Being despised by Mordecai, he seeketh to destroy all the Jews, Esther 3:2-6.
He casteth lots, Esther 2:7;
and accusing the Jews to the king, obtaineth a decree to put them to death, Esther 2:8-11.
Letters issued out to destroy all the Jews, Esther 3:12-15.
The Agagite, i. e. an Amalekite of the royal seed of that nation, whose kings were commonly and successively called Agag, as hath been observed before. It is true, he is called a Macedonian in the apocryphal additions to this book; and so he might be by his birth or habitation in that place, though by his original he was of another people.
Set his seat above all the princes that were with him; gave him the first place and seat, which was next to the king. Compare 2 Kings 25:28.
The reason of which obstinate refusal was, either,
1. The quality of the person; that he was not only an infamously wicked man, and a heathen, but of that nation which God had obliged the Israelites to abhor and oppose from generation to generation; and therefore he durst not show outward respect to a man whom he did and ought inwardly to contemn. Or rather,
2. The nature of the thing; for the worship required was not only civil, but Divine; which as the kings of Persia did undoubtedly arrogate to themselves, and expect and receive from their subjects and others who came into their presence, as is affirmed by divers authors; so they did sometimes impart this honour to some of their chief favourites, that they should be adored in like manner. And that it was so here seems more than probable, because it was wholly superfluous, and almost ridiculous, to give an express and particular command to all the king’s servants that were in the king’ s gate, as here it was, to pay a civil respect to so great a prince, which of course they used and were ever obliged to do; and therefore a Divine honour must be here intended. And that a Jew should deny this honour, or the outward expressions of it, to such a person, is not strange, seeing the wise and sober Grecians did positively refuse to give this honour to the kings of Persia themselves, even when they were to make their addresses to them; and one Timocrates was put to death by the Athenians for worshipping Darius in that manner.

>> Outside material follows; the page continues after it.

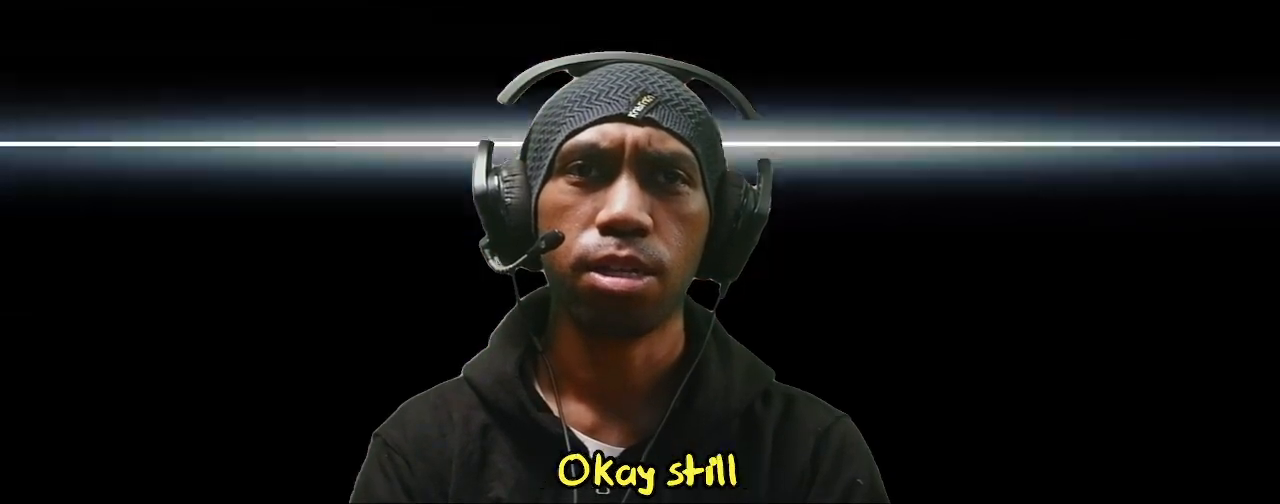
{"buttons": [], "left_stick": "center", "right_stick": "center", "events": []}
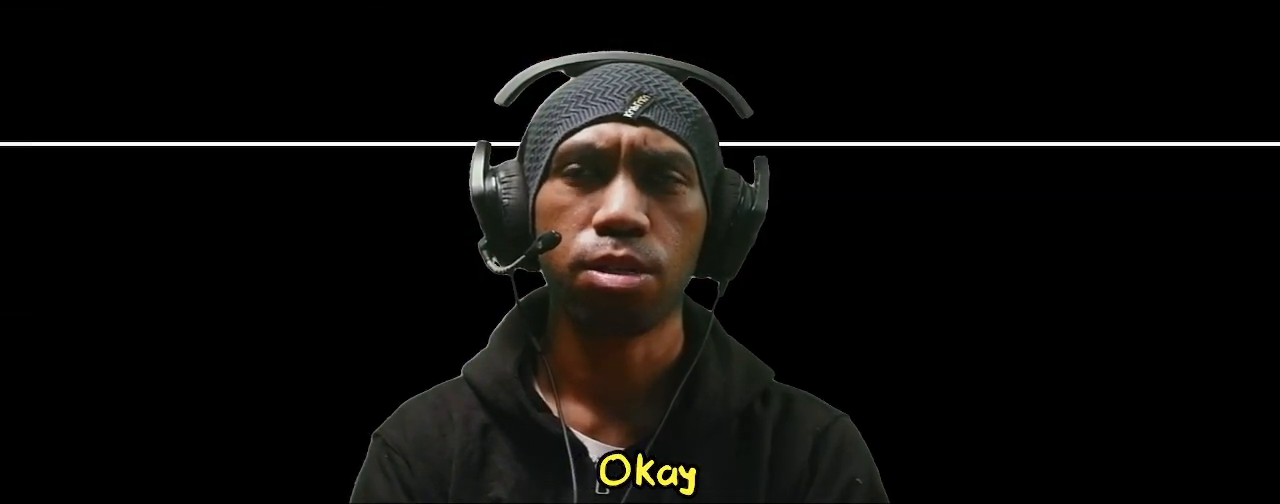
{"buttons": [], "left_stick": "center", "right_stick": "center", "events": []}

Whether Mordecai’s matters would stand, i.e. whether he would persist in his refusal, and what the event of it would be.
He had told them that he was a Jew; and therefore did not deny this reverence to Haman out of pride, or any personal grudge against him, much less out of a rebellious mind and contempt of the king’s authority and command; but merely out of conscience, because he was a Jew, who was obliged to give this honour to none but to God only.
He thought scorn; he thought that particular vengeance was unsuitable to his quality, and to the greatness of the injury.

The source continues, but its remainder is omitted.